13 de diciembre 2016 - 23:47

Diálogos de Wall Street

Las dos caras de la euforia por Trump. Hablamos con Gordon Gekko del problema que le quita el sueño a los emergentes: las tasas largas que suben y suben. ¿Hasta dónde?

Periodista: Todas las luces enfocan el rally de la Bolsa. La euforia basada en Trump no se resiente ni siquiera con la irrupción de malas noticias. En paralelo, a los bonos los masacran. Y ninguna voz pide misericordia. ¿A nadie le importa? ¿Ya no cuentan?

Gordon Gekko: En principio, son las dos caras de la misma moneda. Pero la Bolsa crea más valor que el que se destruye en la renta fija.

P.: En otro momento una suba de tasas largas de más de un punto hubiera puesto fin a cualquier conato alcista de las acciones.

G.G.: Seguro.
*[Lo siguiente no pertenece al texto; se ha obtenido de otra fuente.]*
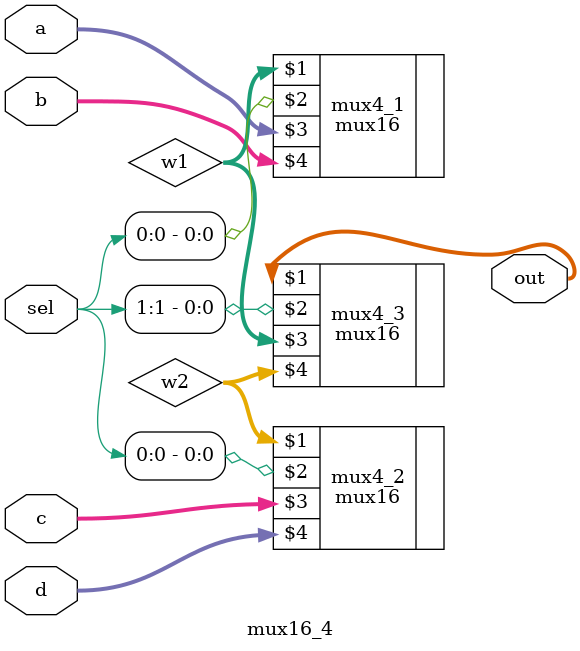
<source format=v>
`timescale 1ns / 1ps

module mux16_4(out, sel, a, b, c, d);
input [1:0] sel;
input [15:0] a,b,c,d;
output [15:0] out;
wire [15:0] w1, w2;
mux16 mux4_1(w1, sel[0], a,b);
mux16 mux4_2(w2, sel[0], c,d);
mux16 mux4_3(out, sel[1], w1, w2);
endmodule

</source>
Trump, hoy por hoy, es la promesa de crecimiento, que para bien o para mal, la gente compra con gusto. Y esa es la punta de lanza del movimiento.

P.: En junio el bono del Tesoro a 10 años rendía el 1,32%. Hoy (por ayer) ese mismo bono rozó el 2,52%, un nuevo máximo desde 2014. Y cerró en 2,48%. Y no podemos afirmar que haya marcado un techo que no vuelva a perforar. ¿Tanto va a crecer la economía porque gobierne Trump?

G.G.: Nunca mejor dicho aquello de que la fe mueve montañas. Y también es verdad que los mercados prevén no sólo más crecimiento sino más inflación. La deuda a tasa flotante -las carteras de préstamos apalancados, por ejemplo- tienen mejor desempeño que los bonos de cupón fijo. Otro tanto puede decirse de los TIP, los títulos del Tesoro que protegen el capital indexándolo a la inflación minorista.

P.: ¿Cómo juega la Fed en esta dinámica de mayores expectativas de crecimiento e inflación, una Bolsa que se desborda y los mercados de renta fija en plena hemorragia? Qué hará, lo sabemos todos. Pero, ¿cómo debería moverse?

G.G.: Trump le facilitó la suba de tasas que traía bajo el brazo, durante tanto tiempo y sin poderla aplicar.

P.: Pero creo que le complica la vida a más largo plazo...

G.G.: ¿Usted oyó alguna queja?

P.: La verdad es que no.

G.G.: Un Trump expansivo, que desenvaina la espada fiscal, le permite a la Fed tomar distancia de su política heterodoxa. Y ello se agradece.

P.: Por supuesto, todo es cuestión de medida. Y Trump es sinónimo de desmesura.

G.G.: Salimos de Guatepeor y vamos a Guatemala. Se me ocurre que esa es la lectura primera que hará la Fed. Pues bien, si Janet Yellen llegó a juguetear con la idea de tolerar una economía funcionando con alta presión, Trump tiene toda la intención de hacerla realidad. Y ahí habrá sobrados motivos para la fricción.

P.: ¿Cuántas subas de tasa estimará la Fed que serán necesarias para 2017?

G.G.: Si se refiere al famoso mapa de puntos, no me sorprendería que mantenga una proyección de dos retoques. Si uno de veras cree en el torbellino que anuncia la Bolsa deberían ser más. Tres o cuatro. Que era lo que la Fed pensaba para 2016 cuando el año comenzó.

P.: Si son más de dos ajustes, que es lo que está metido en las expectativas, le añadirá más leña al fuego que chamusca a los bonos.

G.G.: Será un motivo más de preocupación, sí.

P.: Y la tasa larga podrá seguir trepando.

G.G.: Fíjese que hoy la tasa de diez años tocó un nuevo récord multianual, el bono cayó, pero el Dow Jones de Utilities (Servicios Públicos, DJU) que es un sustituto muy cercano, se mantuvo firme y escaló casi un 1%. En las últimas cinco ruedas, mientras la tasa larga ascendió 8 puntos base, el DJU aumentó el 2,85%.

P.: Una desconexión intrigante.

G.G.: El DJU subió medio punto más que el propio S&P 500. ¿Quién diría que con las tasas largas en pleno ascensor, las empresas de servicios públicos iban a participar del rally? Ocurre que entre hoy y mañana (lunes y martes) el Tesoro emite bonos de 3, 10 y 30 años. Justo antes de que se conozca el veredicto de la Fed. Así es fácil pegarles, y en todo caso cubrirse después. Se exagera en el castigo a los soberanos porque se sabe de la presión por recortar exposición en los portafolios. Y los compradores no tienen prisa. No querrán salir en la foto de fin de año muy cargados.